- _ASSIGNMENT_
All that should come back is the lines of the data below from the one containing "Figure 2. The" to the one containing "Figure 17. Observed", inclusive, exactly as they stand.
++++++
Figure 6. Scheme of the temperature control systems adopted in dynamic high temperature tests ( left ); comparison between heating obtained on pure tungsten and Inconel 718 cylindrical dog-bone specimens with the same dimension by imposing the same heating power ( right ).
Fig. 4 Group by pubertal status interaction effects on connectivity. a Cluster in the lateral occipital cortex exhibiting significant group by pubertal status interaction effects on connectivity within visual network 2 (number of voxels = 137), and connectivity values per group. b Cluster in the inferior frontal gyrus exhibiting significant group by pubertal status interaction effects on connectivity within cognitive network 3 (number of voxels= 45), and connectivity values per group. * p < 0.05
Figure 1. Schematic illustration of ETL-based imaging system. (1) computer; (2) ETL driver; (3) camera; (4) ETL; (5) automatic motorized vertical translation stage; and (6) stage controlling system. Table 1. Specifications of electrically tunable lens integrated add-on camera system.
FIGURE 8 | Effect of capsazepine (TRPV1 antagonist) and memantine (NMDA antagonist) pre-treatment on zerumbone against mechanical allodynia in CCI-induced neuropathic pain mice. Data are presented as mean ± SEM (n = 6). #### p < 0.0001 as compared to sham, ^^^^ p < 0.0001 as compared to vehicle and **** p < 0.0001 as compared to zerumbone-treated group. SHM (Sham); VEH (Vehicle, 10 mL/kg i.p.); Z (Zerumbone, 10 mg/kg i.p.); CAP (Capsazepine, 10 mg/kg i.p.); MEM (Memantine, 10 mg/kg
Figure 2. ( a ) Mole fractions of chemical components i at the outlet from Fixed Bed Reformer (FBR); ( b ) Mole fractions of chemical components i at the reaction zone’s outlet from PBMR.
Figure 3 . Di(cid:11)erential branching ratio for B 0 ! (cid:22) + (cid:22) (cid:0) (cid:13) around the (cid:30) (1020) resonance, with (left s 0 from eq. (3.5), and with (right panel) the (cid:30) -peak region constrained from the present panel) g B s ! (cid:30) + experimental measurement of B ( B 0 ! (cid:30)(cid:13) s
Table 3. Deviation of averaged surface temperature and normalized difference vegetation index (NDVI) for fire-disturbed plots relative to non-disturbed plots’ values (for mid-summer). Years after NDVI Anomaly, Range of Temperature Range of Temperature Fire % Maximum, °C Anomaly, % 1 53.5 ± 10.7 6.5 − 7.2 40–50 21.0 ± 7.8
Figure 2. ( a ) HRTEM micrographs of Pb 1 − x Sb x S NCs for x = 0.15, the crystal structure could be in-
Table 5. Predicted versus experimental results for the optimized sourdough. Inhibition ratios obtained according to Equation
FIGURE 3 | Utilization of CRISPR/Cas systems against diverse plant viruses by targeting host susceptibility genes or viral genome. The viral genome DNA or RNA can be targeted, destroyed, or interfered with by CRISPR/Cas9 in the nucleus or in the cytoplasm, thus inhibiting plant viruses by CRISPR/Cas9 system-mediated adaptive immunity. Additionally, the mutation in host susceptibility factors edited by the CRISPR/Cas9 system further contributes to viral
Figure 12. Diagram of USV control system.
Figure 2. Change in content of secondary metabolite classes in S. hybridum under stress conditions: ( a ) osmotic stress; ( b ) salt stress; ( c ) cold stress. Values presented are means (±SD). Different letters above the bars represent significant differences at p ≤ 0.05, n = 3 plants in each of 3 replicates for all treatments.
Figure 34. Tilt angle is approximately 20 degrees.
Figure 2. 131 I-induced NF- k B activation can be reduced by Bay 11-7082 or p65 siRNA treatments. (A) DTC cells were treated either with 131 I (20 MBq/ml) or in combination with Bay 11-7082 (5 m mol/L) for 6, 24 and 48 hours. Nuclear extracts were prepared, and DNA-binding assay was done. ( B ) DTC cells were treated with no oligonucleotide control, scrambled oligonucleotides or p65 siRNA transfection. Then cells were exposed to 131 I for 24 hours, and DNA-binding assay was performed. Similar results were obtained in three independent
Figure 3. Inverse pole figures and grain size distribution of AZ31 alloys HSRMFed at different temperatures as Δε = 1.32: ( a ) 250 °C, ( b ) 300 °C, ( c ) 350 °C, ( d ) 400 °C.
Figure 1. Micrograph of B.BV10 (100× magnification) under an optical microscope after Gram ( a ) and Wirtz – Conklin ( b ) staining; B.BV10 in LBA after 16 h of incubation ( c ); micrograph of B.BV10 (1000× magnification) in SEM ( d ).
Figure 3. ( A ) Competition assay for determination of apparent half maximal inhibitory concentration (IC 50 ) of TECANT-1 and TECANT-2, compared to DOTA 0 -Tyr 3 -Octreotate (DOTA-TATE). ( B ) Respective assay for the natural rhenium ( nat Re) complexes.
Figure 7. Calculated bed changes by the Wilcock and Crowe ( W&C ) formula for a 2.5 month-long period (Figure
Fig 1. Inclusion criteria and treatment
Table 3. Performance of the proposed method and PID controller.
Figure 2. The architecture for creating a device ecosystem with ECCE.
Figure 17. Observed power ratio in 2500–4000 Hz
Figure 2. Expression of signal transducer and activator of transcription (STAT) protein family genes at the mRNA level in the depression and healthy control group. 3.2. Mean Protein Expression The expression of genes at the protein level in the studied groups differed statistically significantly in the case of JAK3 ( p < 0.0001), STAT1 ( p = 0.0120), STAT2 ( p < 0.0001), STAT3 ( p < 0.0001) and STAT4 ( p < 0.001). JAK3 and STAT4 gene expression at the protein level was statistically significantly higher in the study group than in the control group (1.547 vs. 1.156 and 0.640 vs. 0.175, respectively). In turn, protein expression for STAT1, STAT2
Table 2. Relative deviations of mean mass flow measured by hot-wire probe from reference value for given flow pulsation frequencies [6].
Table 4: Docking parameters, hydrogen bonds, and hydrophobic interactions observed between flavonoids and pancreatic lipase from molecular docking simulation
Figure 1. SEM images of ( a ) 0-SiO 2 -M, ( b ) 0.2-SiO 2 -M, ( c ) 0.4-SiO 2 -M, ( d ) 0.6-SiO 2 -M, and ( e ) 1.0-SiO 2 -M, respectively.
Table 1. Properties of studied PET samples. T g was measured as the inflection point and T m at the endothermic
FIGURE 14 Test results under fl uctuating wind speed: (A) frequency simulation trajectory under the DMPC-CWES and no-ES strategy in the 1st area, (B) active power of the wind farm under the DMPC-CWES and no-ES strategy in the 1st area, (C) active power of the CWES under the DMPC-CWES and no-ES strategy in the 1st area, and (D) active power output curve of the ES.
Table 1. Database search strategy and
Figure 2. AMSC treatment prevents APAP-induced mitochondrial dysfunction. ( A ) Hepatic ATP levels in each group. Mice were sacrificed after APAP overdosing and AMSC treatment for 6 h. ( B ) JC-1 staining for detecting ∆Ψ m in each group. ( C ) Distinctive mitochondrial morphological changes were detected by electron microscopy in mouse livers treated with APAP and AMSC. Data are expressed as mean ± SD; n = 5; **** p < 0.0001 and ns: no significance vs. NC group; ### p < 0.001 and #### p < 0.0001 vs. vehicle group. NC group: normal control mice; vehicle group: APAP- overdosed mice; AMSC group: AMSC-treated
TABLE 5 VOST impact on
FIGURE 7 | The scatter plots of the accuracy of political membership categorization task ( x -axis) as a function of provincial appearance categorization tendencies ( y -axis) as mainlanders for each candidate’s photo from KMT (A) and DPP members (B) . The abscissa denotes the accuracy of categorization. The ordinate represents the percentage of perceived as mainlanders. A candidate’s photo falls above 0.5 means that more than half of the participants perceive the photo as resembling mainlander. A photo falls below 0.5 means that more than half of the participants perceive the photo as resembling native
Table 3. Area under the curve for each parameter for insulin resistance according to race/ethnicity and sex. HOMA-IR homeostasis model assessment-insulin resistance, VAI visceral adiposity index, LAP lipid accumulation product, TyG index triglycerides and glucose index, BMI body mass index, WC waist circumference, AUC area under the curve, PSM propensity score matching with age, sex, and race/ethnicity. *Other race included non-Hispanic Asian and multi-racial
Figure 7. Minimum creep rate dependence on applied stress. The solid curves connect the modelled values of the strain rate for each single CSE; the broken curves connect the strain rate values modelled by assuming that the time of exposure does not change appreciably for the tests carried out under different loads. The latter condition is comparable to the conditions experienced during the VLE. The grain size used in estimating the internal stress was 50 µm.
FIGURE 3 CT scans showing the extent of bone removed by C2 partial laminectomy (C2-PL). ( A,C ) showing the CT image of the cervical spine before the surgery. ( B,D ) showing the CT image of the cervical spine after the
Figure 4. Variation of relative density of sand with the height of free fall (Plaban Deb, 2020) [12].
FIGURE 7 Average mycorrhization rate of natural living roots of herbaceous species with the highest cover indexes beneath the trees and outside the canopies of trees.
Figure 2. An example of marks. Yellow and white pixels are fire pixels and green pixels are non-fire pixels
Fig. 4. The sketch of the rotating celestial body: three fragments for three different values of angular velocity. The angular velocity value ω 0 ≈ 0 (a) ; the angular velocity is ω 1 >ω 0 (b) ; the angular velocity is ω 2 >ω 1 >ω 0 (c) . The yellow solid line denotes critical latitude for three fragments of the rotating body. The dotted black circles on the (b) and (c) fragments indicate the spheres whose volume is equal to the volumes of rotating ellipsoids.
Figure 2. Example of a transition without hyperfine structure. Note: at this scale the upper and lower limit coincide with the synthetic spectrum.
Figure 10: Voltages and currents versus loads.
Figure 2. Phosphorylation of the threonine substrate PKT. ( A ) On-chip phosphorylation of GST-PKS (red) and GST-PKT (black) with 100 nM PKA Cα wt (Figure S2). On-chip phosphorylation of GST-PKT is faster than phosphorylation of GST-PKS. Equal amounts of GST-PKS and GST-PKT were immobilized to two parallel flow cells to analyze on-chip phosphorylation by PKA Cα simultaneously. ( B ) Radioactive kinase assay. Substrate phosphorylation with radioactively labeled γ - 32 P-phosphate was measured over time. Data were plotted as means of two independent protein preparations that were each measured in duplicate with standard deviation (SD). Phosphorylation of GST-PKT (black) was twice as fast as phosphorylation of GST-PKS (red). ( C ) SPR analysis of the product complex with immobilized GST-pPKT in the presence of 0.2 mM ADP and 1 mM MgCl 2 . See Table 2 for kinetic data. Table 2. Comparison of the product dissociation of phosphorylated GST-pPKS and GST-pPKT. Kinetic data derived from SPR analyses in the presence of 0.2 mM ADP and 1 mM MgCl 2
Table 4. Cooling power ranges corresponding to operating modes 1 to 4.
++++++
- _REPLY TO THE EXERCISE_
Figure 2. The architecture for creating a device ecosystem with ECCE.
Figure 17. Observed power ratio in 2500–4000 Hz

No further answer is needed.